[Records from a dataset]
-=-=-

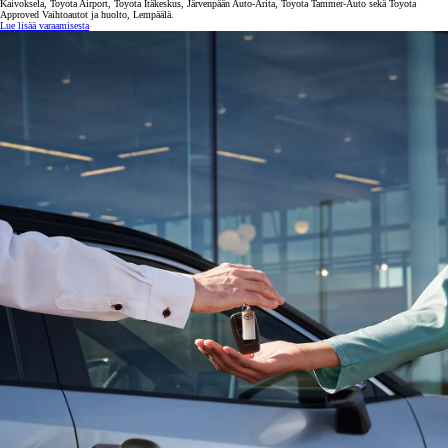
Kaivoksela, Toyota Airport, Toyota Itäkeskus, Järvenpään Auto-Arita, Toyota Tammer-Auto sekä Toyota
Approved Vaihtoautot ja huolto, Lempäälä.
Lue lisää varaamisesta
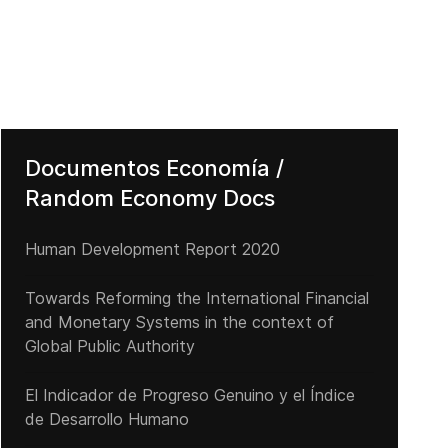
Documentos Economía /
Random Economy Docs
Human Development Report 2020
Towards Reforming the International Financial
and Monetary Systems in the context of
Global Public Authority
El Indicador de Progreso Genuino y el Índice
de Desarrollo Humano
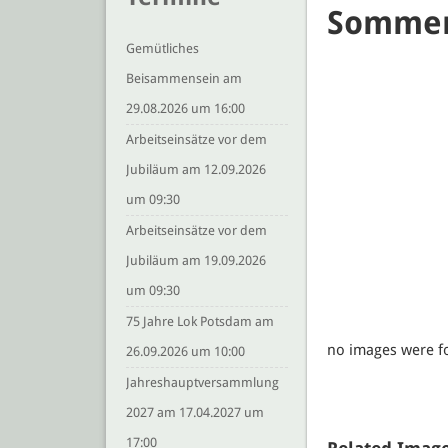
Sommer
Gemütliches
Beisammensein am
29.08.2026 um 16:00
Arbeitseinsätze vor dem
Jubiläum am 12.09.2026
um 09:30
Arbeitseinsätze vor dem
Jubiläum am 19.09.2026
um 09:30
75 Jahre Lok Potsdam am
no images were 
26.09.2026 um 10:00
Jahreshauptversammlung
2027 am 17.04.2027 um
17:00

-=-=-

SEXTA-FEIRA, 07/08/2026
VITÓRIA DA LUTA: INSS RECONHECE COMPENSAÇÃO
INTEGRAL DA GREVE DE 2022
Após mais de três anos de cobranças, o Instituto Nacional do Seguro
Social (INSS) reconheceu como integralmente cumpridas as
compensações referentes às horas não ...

-=-=-

Action item: A single figure is expected: the count of lines in the data above that include the word "Jubiläum".

Answer: 2